Zeca é músico autodidata, com uma folha de serviços prestados à música pernambucana, composições de gêneros variados, como choro, bossa-nova, frevos e marchas de bloco. Com a marcha “Bloco do Regresso” ganhou prêmio de participação em LP, além de ter gravado CD para o festival “Canta Nordeste”, da Rede Globo, e de ter seu disco autoral “Vida de Boêmio”. Exímio violonista, lida com alguns instrumentos de corda, entre os quais o cavaquinho. É compositor, contando com parcerias importantes com poetas recifenses. Hoje, Zeca, que nunca chegou a ser profissional, resolveu seguir o estudo acadêmico da música e frequenta a Escola Municipal de Artes João Pernambuco, no Recife.

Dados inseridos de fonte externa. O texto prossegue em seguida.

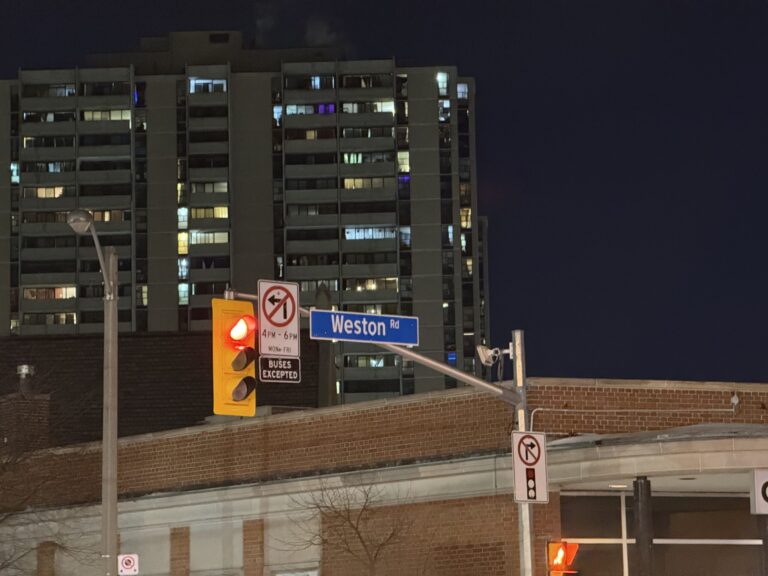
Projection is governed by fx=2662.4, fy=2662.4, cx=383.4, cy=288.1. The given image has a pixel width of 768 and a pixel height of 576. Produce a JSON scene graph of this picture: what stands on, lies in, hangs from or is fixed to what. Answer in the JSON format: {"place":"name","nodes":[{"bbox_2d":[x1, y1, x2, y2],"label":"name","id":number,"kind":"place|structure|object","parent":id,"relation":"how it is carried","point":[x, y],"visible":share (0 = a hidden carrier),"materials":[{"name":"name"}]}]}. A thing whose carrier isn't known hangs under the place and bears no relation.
{"place":"outdoors","nodes":[
{"label":"outdoors","id":0,"kind":"place"},
{"bbox_2d":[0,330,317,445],"label":"dark building","id":1,"kind":"structure","parent":0,"point":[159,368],"materials":[{"name":"brown brick"}]},
{"bbox_2d":[0,31,491,410],"label":"apartment building","id":2,"kind":"structure","parent":0,"point":[5,323],"materials":[{"name":"concrete"}]},
{"bbox_2d":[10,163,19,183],"label":"window","id":3,"kind":"structure","parent":2,"relation":"in","point":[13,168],"materials":[{"name":"glass"}]},
{"bbox_2d":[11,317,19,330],"label":"window","id":4,"kind":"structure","parent":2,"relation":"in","point":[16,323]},
{"bbox_2d":[26,186,65,198],"label":"window","id":5,"kind":"structure","parent":2,"relation":"in","point":[42,194],"materials":[{"name":"glass"}]},
{"bbox_2d":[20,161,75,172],"label":"window","id":6,"kind":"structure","parent":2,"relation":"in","point":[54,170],"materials":[{"name":"glass"}]},
{"bbox_2d":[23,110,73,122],"label":"window","id":7,"kind":"structure","parent":2,"relation":"in","point":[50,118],"materials":[{"name":"glass"}]},
{"bbox_2d":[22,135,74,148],"label":"window","id":8,"kind":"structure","parent":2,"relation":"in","point":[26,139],"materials":[{"name":"glass"}]},
{"bbox_2d":[22,286,78,299],"label":"window","id":9,"kind":"structure","parent":2,"relation":"in","point":[73,289],"materials":[{"name":"glass"}]},
{"bbox_2d":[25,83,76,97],"label":"window","id":10,"kind":"structure","parent":2,"relation":"in","point":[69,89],"materials":[{"name":"glass"}]},
{"bbox_2d":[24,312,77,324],"label":"window","id":11,"kind":"structure","parent":2,"relation":"in","point":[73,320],"materials":[{"name":"glass"}]},
{"bbox_2d":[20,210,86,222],"label":"window","id":12,"kind":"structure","parent":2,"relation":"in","point":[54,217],"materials":[{"name":"glass"}]},
{"bbox_2d":[81,109,129,121],"label":"window","id":13,"kind":"structure","parent":2,"relation":"in","point":[118,116],"materials":[{"name":"glass"}]},
{"bbox_2d":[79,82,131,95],"label":"window","id":14,"kind":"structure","parent":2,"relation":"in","point":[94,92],"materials":[{"name":"black glass"}]},
{"bbox_2d":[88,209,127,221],"label":"window","id":15,"kind":"structure","parent":2,"relation":"in","point":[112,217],"materials":[{"name":"brown glass"}]},
{"bbox_2d":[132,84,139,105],"label":"window","id":16,"kind":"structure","parent":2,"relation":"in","point":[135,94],"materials":[{"name":"blue glass"}]},
{"bbox_2d":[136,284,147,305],"label":"window","id":17,"kind":"structure","parent":2,"relation":"in","point":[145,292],"materials":[{"name":"glass"}]},
{"bbox_2d":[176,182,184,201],"label":"window","id":18,"kind":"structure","parent":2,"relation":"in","point":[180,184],"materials":[{"name":"glass"}]},
{"bbox_2d":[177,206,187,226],"label":"window","id":19,"kind":"structure","parent":2,"relation":"in","point":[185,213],"materials":[{"name":"glass"}]},
{"bbox_2d":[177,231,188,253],"label":"lit window","id":20,"kind":"structure","parent":2,"relation":"in","point":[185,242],"materials":[{"name":"glass"}]},
{"bbox_2d":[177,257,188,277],"label":"window","id":21,"kind":"structure","parent":2,"relation":"in","point":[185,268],"materials":[{"name":"glass"}]},
{"bbox_2d":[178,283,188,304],"label":"window","id":22,"kind":"structure","parent":2,"relation":"in","point":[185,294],"materials":[{"name":"glass"}]},
{"bbox_2d":[188,77,227,92],"label":"window","id":23,"kind":"structure","parent":2,"relation":"in","point":[191,83],"materials":[{"name":"glass"}]},
{"bbox_2d":[188,231,228,244],"label":"window","id":24,"kind":"structure","parent":2,"relation":"in","point":[199,239],"materials":[{"name":"glass"}]},
{"bbox_2d":[189,206,228,219],"label":"window","id":25,"kind":"structure","parent":2,"relation":"in","point":[224,212],"materials":[{"name":"glass"}]},
{"bbox_2d":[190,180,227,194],"label":"window","id":26,"kind":"structure","parent":2,"relation":"in","point":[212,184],"materials":[{"name":"glass"}]},
{"bbox_2d":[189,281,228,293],"label":"window","id":27,"kind":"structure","parent":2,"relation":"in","point":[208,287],"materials":[{"name":"black glass"}]},
{"bbox_2d":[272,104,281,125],"label":"window","id":28,"kind":"structure","parent":2,"relation":"in","point":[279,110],"materials":[{"name":"blue"}]},
{"bbox_2d":[280,103,331,114],"label":"window","id":29,"kind":"structure","parent":2,"relation":"in","point":[321,110],"materials":[{"name":"blue glass"}]},
{"bbox_2d":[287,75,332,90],"label":"window","id":30,"kind":"structure","parent":2,"relation":"in","point":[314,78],"materials":[{"name":"glass"}]},
{"bbox_2d":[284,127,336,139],"label":"window","id":31,"kind":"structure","parent":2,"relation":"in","point":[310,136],"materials":[{"name":"black glass"}]},
{"bbox_2d":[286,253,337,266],"label":"window","id":32,"kind":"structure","parent":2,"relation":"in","point":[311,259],"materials":[{"name":"black glass"}]},
{"bbox_2d":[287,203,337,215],"label":"window","id":33,"kind":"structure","parent":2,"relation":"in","point":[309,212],"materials":[{"name":"black glass"}]},
{"bbox_2d":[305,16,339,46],"label":"smoke","id":34,"kind":"object","parent":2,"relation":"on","point":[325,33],"visible":0.56,"materials":[{"name":"white"}]},
{"bbox_2d":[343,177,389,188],"label":"window","id":35,"kind":"structure","parent":2,"relation":"in","point":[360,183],"materials":[{"name":"glass"}]},
{"bbox_2d":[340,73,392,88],"label":"window","id":36,"kind":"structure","parent":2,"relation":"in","point":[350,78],"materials":[{"name":"glass"}]},
{"bbox_2d":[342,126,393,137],"label":"window","id":37,"kind":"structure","parent":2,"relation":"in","point":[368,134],"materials":[{"name":"black glass"}]},
{"bbox_2d":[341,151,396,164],"label":"window","id":38,"kind":"structure","parent":2,"relation":"in","point":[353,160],"materials":[{"name":"clear glass"}]},
{"bbox_2d":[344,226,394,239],"label":"window","id":39,"kind":"structure","parent":2,"relation":"in","point":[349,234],"materials":[{"name":"glass"}]},
{"bbox_2d":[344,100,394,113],"label":"window","id":40,"kind":"structure","parent":2,"relation":"in","point":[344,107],"materials":[{"name":"glass"}]},
{"bbox_2d":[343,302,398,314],"label":"window","id":41,"kind":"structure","parent":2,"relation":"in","point":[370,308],"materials":[{"name":"glass"}]},
{"bbox_2d":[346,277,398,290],"label":"window","id":42,"kind":"structure","parent":2,"relation":"in","point":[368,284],"materials":[{"name":"glass"}]},
{"bbox_2d":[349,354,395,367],"label":"window","id":43,"kind":"structure","parent":2,"relation":"in","point":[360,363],"materials":[{"name":"glass"}]},
{"bbox_2d":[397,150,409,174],"label":"window","id":44,"kind":"structure","parent":2,"relation":"in","point":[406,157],"materials":[{"name":"glass"}]},
{"bbox_2d":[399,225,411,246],"label":"window","id":45,"kind":"structure","parent":2,"relation":"in","point":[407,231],"materials":[{"name":"glass"}]},
{"bbox_2d":[436,72,448,94],"label":"window","id":46,"kind":"structure","parent":2,"relation":"in","point":[442,76],"materials":[{"name":"glass"}]},
{"bbox_2d":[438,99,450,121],"label":"window","id":47,"kind":"structure","parent":2,"relation":"in","point":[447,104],"materials":[{"name":"glass"}]},
{"bbox_2d":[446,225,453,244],"label":"window","id":48,"kind":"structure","parent":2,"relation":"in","point":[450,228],"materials":[{"name":"clear glass"}]},
{"bbox_2d":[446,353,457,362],"label":"window","id":49,"kind":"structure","parent":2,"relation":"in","point":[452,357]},
{"bbox_2d":[456,82,468,99],"label":"window","id":50,"kind":"structure","parent":2,"relation":"in","point":[461,89],"materials":[{"name":"glass"}]},
{"bbox_2d":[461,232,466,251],"label":"window","id":51,"kind":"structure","parent":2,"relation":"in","point":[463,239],"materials":[{"name":"glass"}]},
{"bbox_2d":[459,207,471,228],"label":"lit window","id":52,"kind":"structure","parent":2,"relation":"in","point":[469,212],"materials":[{"name":"glass"}]},
{"bbox_2d":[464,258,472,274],"label":"window","id":53,"kind":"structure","parent":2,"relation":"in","point":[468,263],"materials":[{"name":"clear glass"}]},
{"bbox_2d":[0,0,767,392],"label":"sky","id":54,"kind":"structure","parent":0,"point":[363,49],"materials":[{"name":"blue"}]},
{"bbox_2d":[0,375,767,575],"label":"brick building","id":55,"kind":"structure","parent":0,"point":[474,507],"materials":[{"name":"brick"}]},
{"bbox_2d":[17,364,34,393],"label":"roof vent","id":56,"kind":"object","parent":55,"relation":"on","point":[24,370],"visible":0.87,"materials":[{"name":"metal"}]},
{"bbox_2d":[1,366,50,451],"label":"chimney","id":57,"kind":"object","parent":55,"relation":"on","point":[43,402],"visible":0.68,"materials":[{"name":"brick"}]},
{"bbox_2d":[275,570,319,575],"label":"window","id":58,"kind":"structure","parent":55,"relation":"attached to","point":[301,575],"materials":[{"name":"white"}]},
{"bbox_2d":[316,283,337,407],"label":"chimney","id":59,"kind":"object","parent":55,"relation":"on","point":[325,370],"visible":0.39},
{"bbox_2d":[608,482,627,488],"label":"ceiling light","id":60,"kind":"object","parent":55,"relation":"attached to","point":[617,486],"visible":0.72,"materials":[{"name":"white"}]},
{"bbox_2d":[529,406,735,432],"label":"conduit","id":61,"kind":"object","parent":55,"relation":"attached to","point":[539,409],"visible":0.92,"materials":[{"name":"grey metal"}]},
{"bbox_2d":[632,477,655,575],"label":"column","id":62,"kind":"structure","parent":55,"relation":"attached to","point":[641,483],"materials":[{"name":"metal"}]},
{"bbox_2d":[558,488,763,575],"label":"storefront window","id":63,"kind":"structure","parent":55,"relation":"in","point":[620,546],"materials":[{"name":"glass"}]},
{"bbox_2d":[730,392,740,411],"label":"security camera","id":64,"kind":"object","parent":55,"relation":"attached to","point":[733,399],"visible":0.96,"materials":[{"name":"white"}]},
{"bbox_2d":[751,469,767,514],"label":"sign","id":65,"kind":"object","parent":55,"relation":"attached to","point":[767,491],"visible":0.99,"materials":[{"name":"white"}]},
{"label":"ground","id":66,"kind":"structure","parent":0},
{"bbox_2d":[0,360,94,575],"label":"bare tree","id":67,"kind":"object","parent":66,"relation":"on","point":[3,468],"visible":0.99,"materials":[{"name":"brown plant"}]},
{"bbox_2d":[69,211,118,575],"label":"street lamp","id":68,"kind":"object","parent":66,"relation":"on","point":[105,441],"visible":0.88,"materials":[{"name":"grey metal"}]},
{"bbox_2d":[117,553,138,575],"label":"no parking sign","id":69,"kind":"object","parent":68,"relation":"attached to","point":[128,562],"visible":0.98,"materials":[{"name":"white metal"}]},
{"bbox_2d":[285,477,419,575],"label":"bare tree","id":70,"kind":"object","parent":66,"relation":"on","point":[356,528],"visible":1,"materials":[{"name":"brown plant"}]},
{"bbox_2d":[510,331,535,575],"label":"traffic pole","id":71,"kind":"object","parent":66,"relation":"on","point":[522,554],"visible":0.67,"materials":[{"name":"metal"}]},
{"bbox_2d":[212,296,257,415],"label":"traffic light","id":72,"kind":"object","parent":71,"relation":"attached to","point":[229,371],"visible":0.72,"materials":[{"name":"yellow"}]},
{"bbox_2d":[258,279,299,357],"label":"sign","id":73,"kind":"object","parent":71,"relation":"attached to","point":[285,318],"visible":0.98,"materials":[{"name":"white metal"}]},
{"bbox_2d":[309,309,418,344],"label":"street sign","id":74,"kind":"object","parent":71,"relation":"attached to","point":[393,339],"visible":0.97,"materials":[{"name":"blue metal"}]},
{"bbox_2d":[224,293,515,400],"label":"arm","id":75,"kind":"object","parent":71,"relation":"attached to","point":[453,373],"visible":0.58},
{"bbox_2d":[259,355,300,382],"label":"sign","id":76,"kind":"object","parent":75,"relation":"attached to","point":[296,365],"visible":0.95,"materials":[{"name":"black metal"}]},
{"bbox_2d":[476,345,501,366],"label":"security camera","id":77,"kind":"object","parent":71,"relation":"attached to","point":[484,358],"visible":0.96,"materials":[{"name":"white"}]},
{"bbox_2d":[511,431,548,503],"label":"sign","id":78,"kind":"object","parent":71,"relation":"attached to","point":[522,438],"visible":0.91,"materials":[{"name":"white metal"}]},
{"bbox_2d":[547,541,579,575],"label":"pedestrian signal","id":79,"kind":"object","parent":71,"relation":"attached to","point":[562,555],"visible":0.96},
{"bbox_2d":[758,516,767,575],"label":"column","id":80,"kind":"structure","parent":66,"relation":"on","point":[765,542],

Quando de sua temporada por São Paulo, tratei de levar o mano para alguns shows, entre os quais este do Auditório Ibirapuera. Foi uma grande noite, com choros de primeira linha, com direito a pedidos da plateia. Difícil foi o conjunto conseguir sair do hall do auditório, tantos foram os bis.
Pois bem, remexendo meus papéis, vi o ingresso daquele show. E o quarteto – vejam só -, era formado por Luizinho 7 Cordas, Alexandre Ribeiro, Léo Rodrigues, Milton Mori, considerado um dos maiores cavaquinistas da atualidade, segundo avaliação do pesquisador Ricardo Giufridda.
Esses acasos, encontros inesperados e até coincidências me deixaram muito próximo do choro e me deram um grau de familiaridade importante com a música, de tal forma que posso agora formalizar o meu pensamento de maneira oficial para encaminhar-me ao fim desta reportagem – a minha missão primeira para a revista, em lançamento, “Música Instrumental Brasileira”, da Trampo, de recontar a história do choro e reforçar sua popularidade.
Lendo, estudando, ouvindo e convivendo com o mundo do choro digo é gênero dos mais genuinamente brasileiros, como tem um panteão de fundadores e compositores pouco visto em outras áreas da música considerada nacional.